§ Brief
Check each line of the data for "right" and select those that have it.

--- START ---

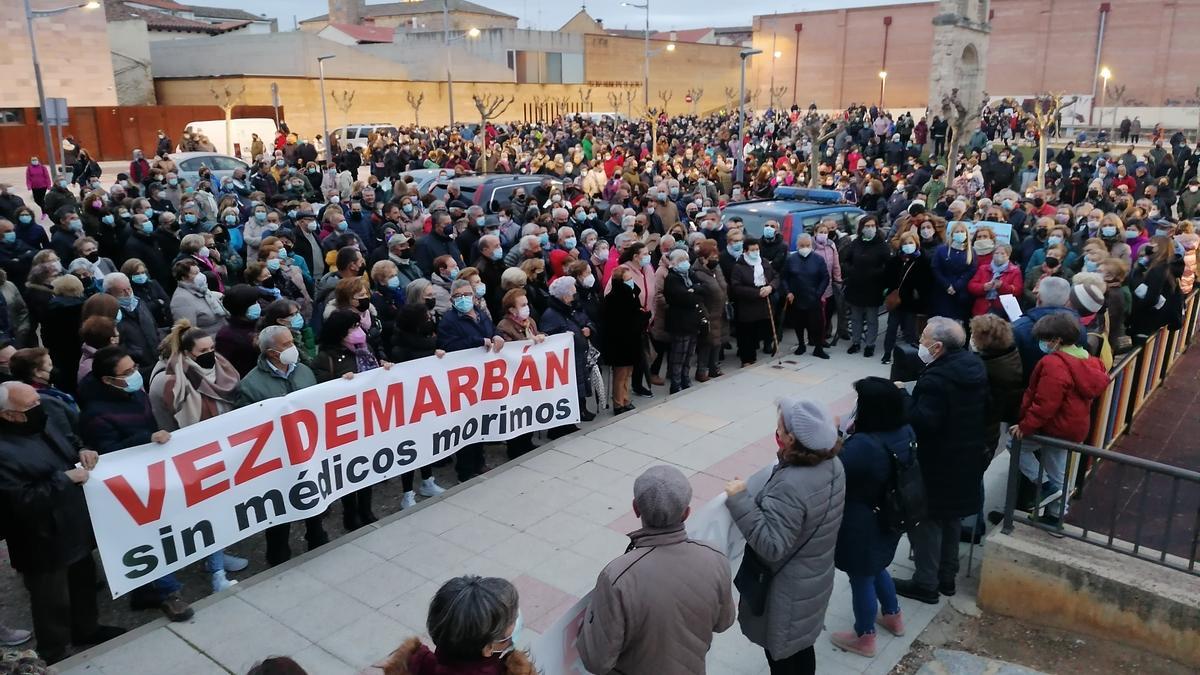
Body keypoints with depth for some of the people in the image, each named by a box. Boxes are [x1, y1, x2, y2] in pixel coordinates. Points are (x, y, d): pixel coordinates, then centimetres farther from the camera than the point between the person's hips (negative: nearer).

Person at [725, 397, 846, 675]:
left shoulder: (790, 486, -36)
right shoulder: (832, 465, -8)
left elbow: (772, 545, -35)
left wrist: (740, 501, -34)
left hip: (787, 590, -8)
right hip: (814, 579, 8)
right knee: (802, 647, 28)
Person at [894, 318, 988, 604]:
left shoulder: (936, 379, -29)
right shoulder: (974, 365, 1)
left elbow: (922, 422, -34)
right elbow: (983, 411, 12)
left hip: (937, 465, -9)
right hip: (966, 459, 9)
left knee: (924, 520, 6)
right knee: (950, 517, 22)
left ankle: (926, 583, 17)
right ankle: (947, 576, 36)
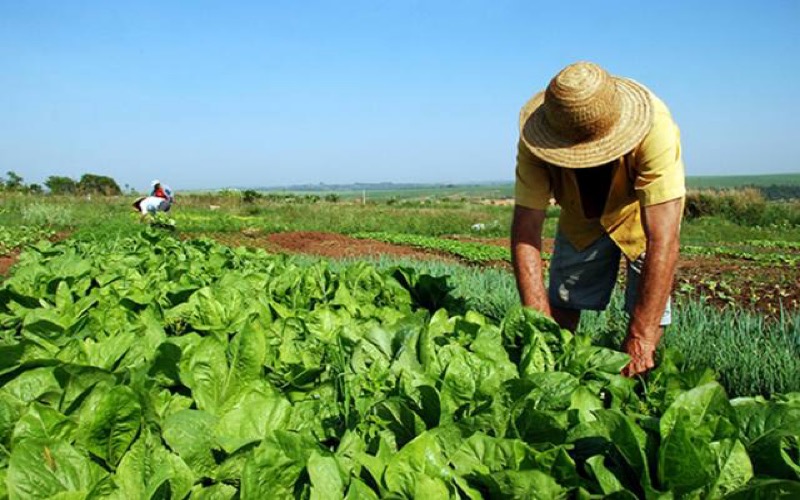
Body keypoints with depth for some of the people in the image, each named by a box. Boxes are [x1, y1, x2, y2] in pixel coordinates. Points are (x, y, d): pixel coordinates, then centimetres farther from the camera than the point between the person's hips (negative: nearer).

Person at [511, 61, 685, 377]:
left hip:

--- END ---

§ Your solution
right shoulder: (832, 465, -8)
right hip: (814, 579, 8)
right knee: (802, 647, 28)
right shoulder: (974, 365, 1)
right elbow: (983, 411, 12)
right hip: (966, 459, 9)
right knee: (950, 517, 22)
right ankle: (947, 576, 36)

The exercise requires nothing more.